### TEXTE EXTRAIT ###

Dans la première affaire commentée (Cass. com., 18 septembre 2019, n°17-19.653), une société A…, distributeur de boissons, a, le 28 juin 2008, passé commande auprès d’une société B…, avec laquelle elle entretenait des relations commerciales depuis 1991, d’un logiciel informatique spécifique ; reprochant à la société B… divers dysfonctionnements, elle l’a assignée, le 27 mai 2013, devant le tribunal de commerce de Gap, en remboursement du montant de la facture réglée et en paiement de dommages-intérêts, au titre du préjudice subi, et pour résistance abusive ; la société B… a formé une demande reconventionnelle de dommages-intérêts pour rupture brutale d’une relation commerciale établie, à laquelle le tribunal de commerce de Gap a fait droit (TC Gap, 9 janvier 2015, n°2013001591) ; la société A… a formé appel devant la cour d’appel de Grenoble du jugement ayant rejeté sa demande et l’ayant condamnée à payer des dommages-intérêts à la société B… pour rupture de la relation commerciale établie.
Pour déclarer irrecevable l’appel de la société A…, l’arrêt objet du pourvoi (CA Grenoble, 8 décembre 2016, n°15/00630) retient que le tribunal a expressément fait application de l’article L.442-6 du Code de commerce qui était invoqué par la société B… au soutien de sa demande reconventionnelle et que seule la cour d’appel de Paris est compétente pour statuer sur le recours formé contre le jugement.
Pour casser ledit arrêt de la cour d’appel de Grenoble en toutes ses dispositions, l’arrêt rendu le 18 septembre par la chambre commerciale de la Cour de cassation retient « que, saisie de l’appel d’un jugement rendu par le tribunal de commerce de Gap, juridiction non spécialisée située sur son ressort, il lui appartenait de déclarer l’appel recevable, de constater, le cas échéant, le défaut de pouvoir juridictionnel du tribunal pour statuer sur un litige relevant de l’article L.442-6 du Code de commerce et de statuer dans les limites de son propre pouvoir juridictionnel sur les demandes formées devant elle, la cour d’appel a violé les textes susvisés », à savoir l’article L.442-6, dans sa rédaction antérieure à celle issue de l’ordonnance n°2019-359 du 24 avril 2019, et l’article D.442-3 du Code de commerce, ensemble l’article R.311-3 du Code de l’organisation judiciaire.

###

→ OBJECTIF: D'après l'extrait sur l'arrêt du 18 septembre 2019, devant quel tribunal la société A… a-t-elle assigné la société B… le 27 mai 2013 ? Les données qui suivent n'interviennent pas dans cet exercice.

### DONNÉES RÉPERTORIÉES ###

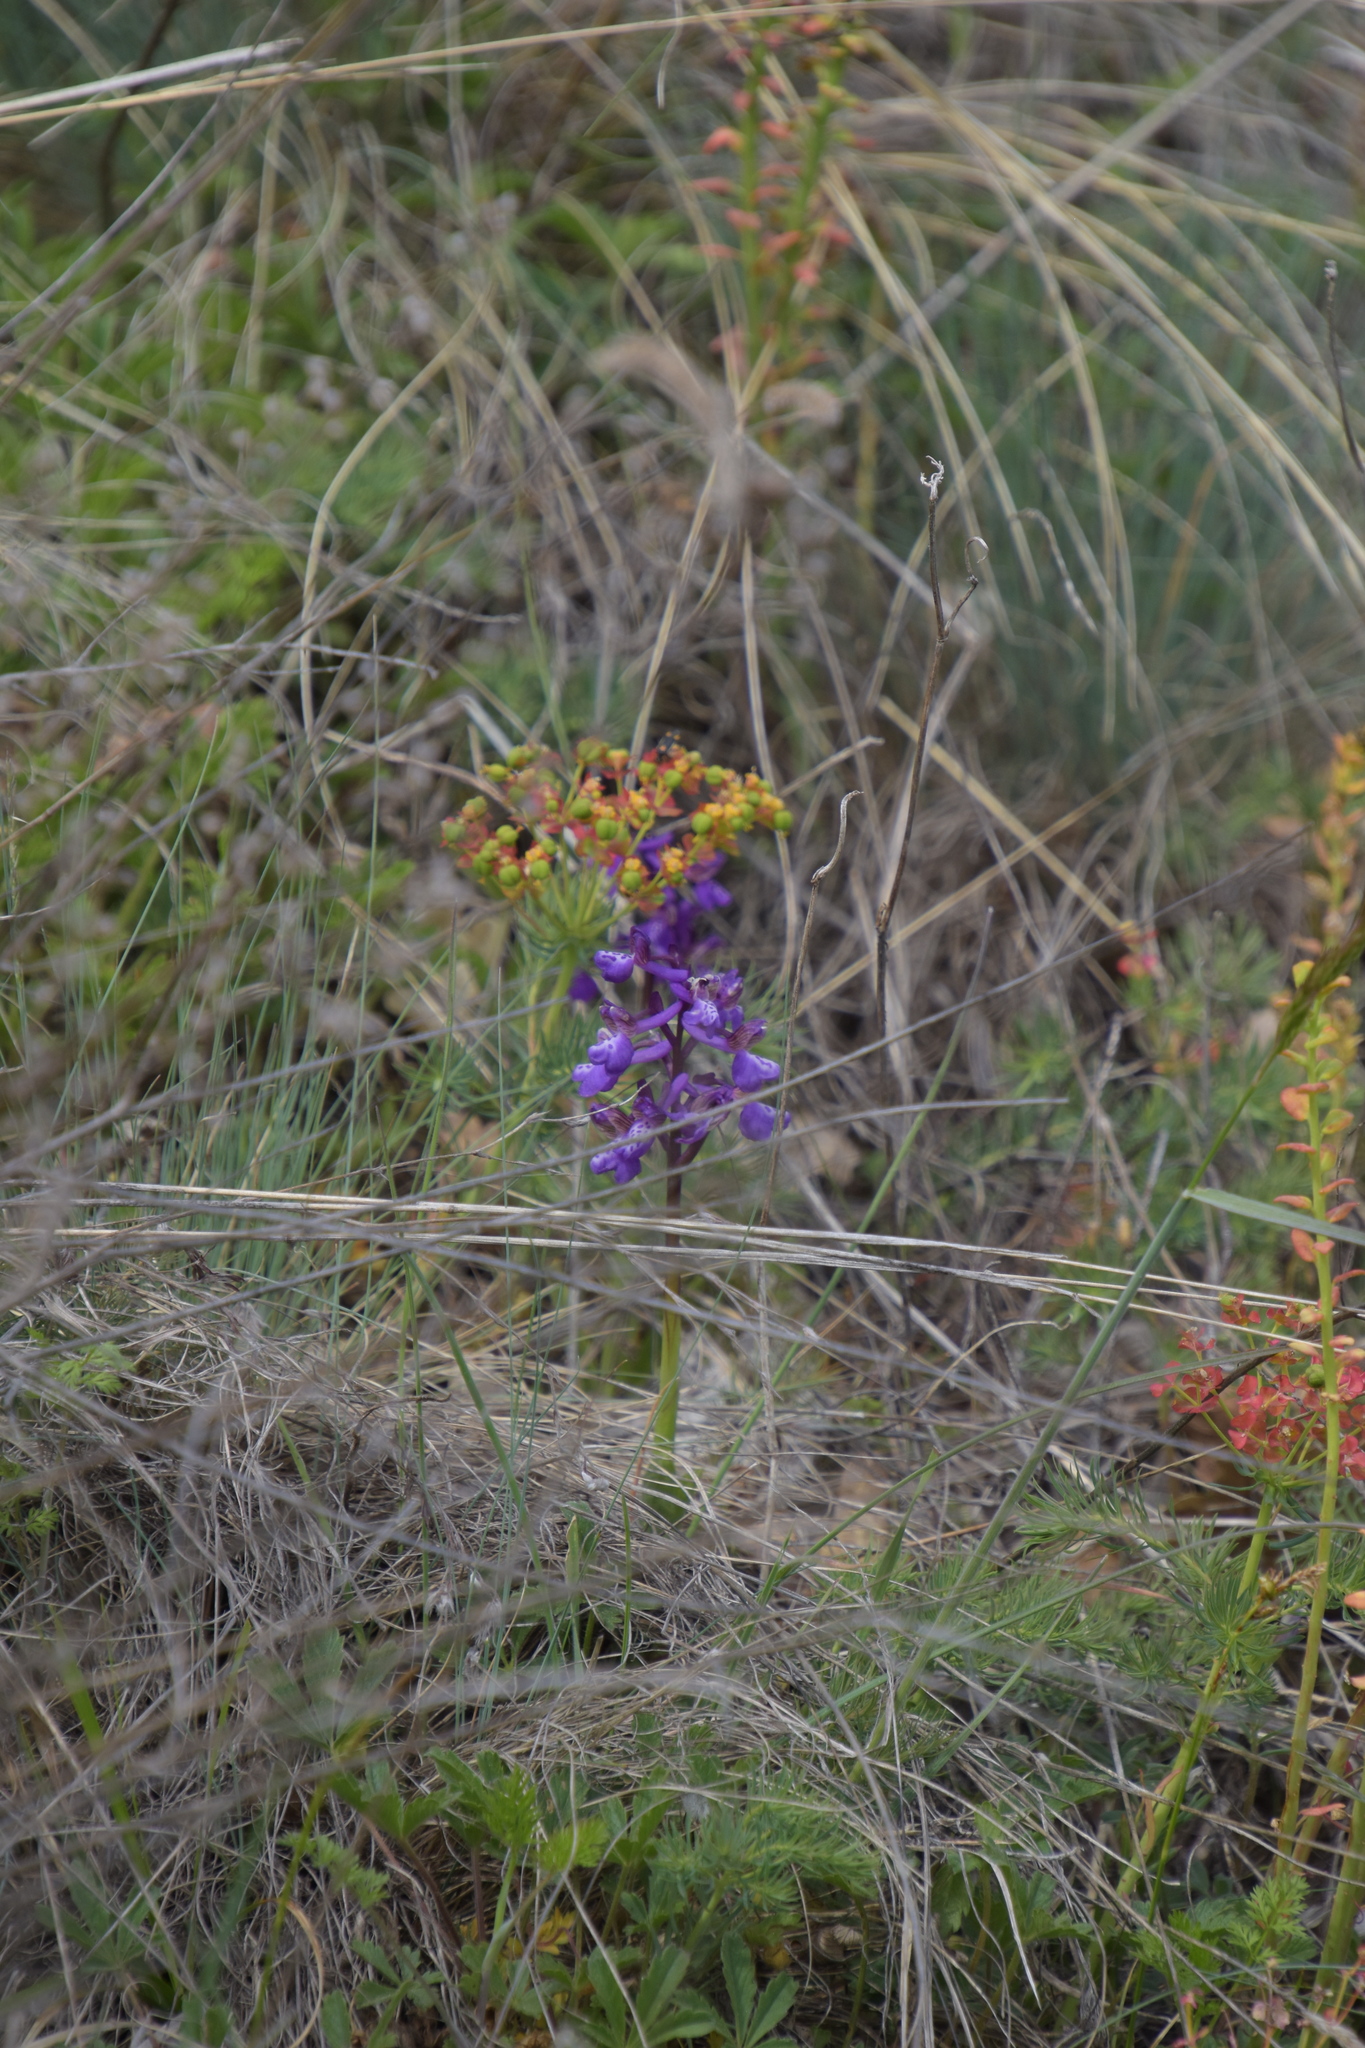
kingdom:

###
### DONNÉES RÉPERTORIÉES ###

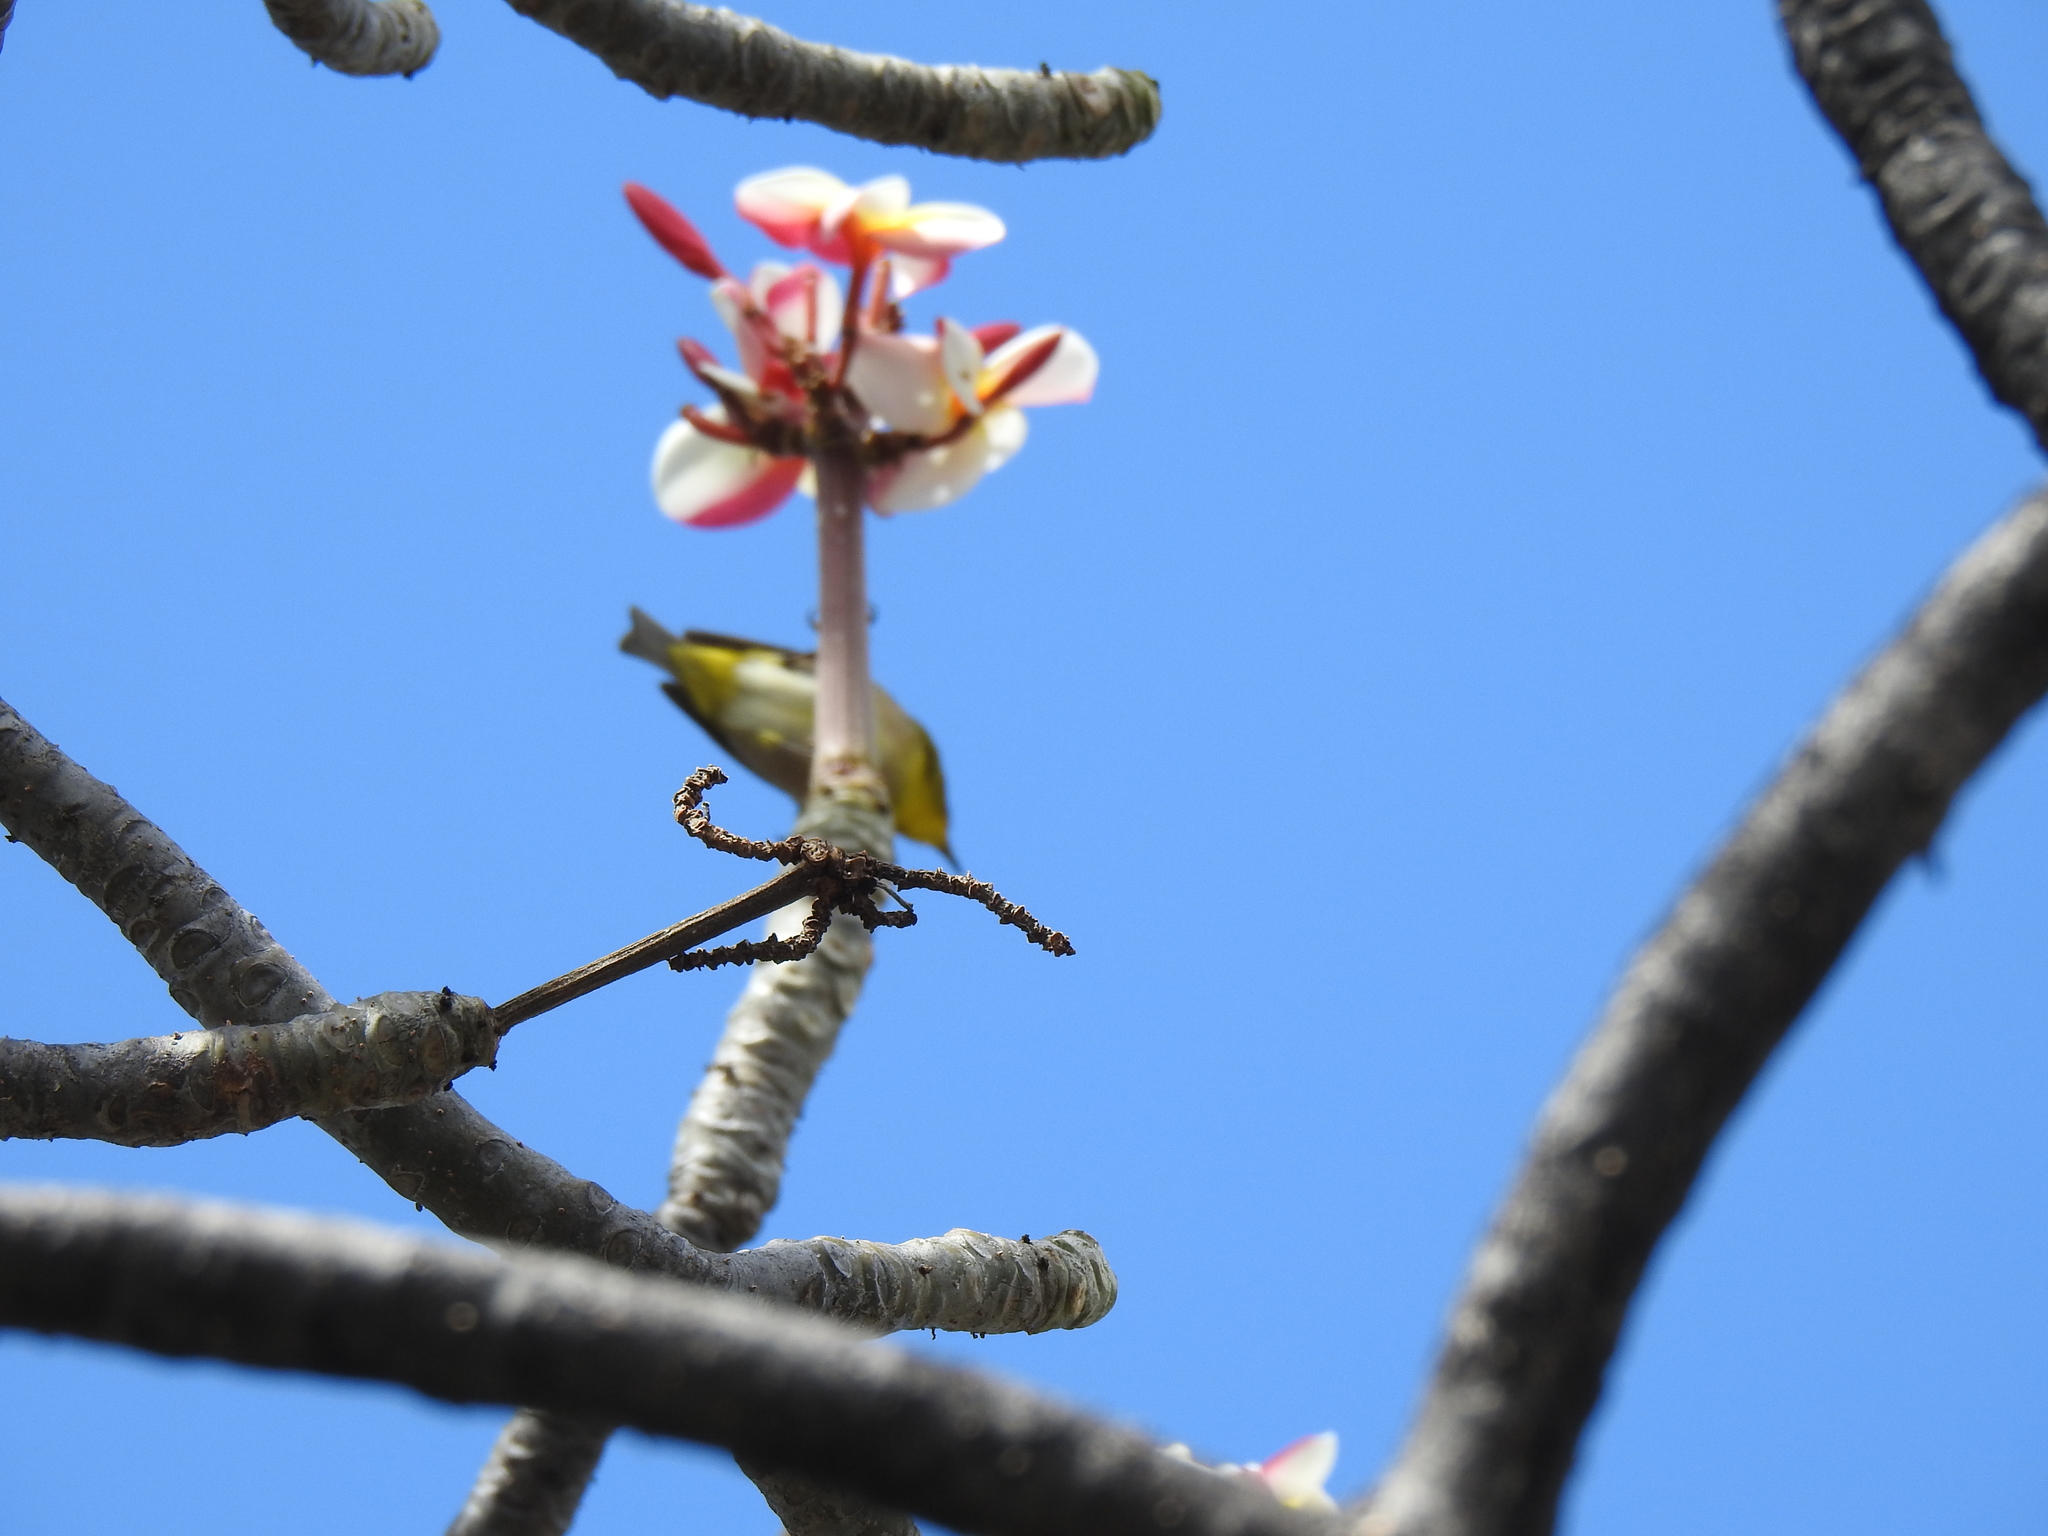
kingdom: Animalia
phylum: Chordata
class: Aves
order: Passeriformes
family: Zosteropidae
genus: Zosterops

###

→ RÉPONSE: Devant le tribunal de commerce de Gap.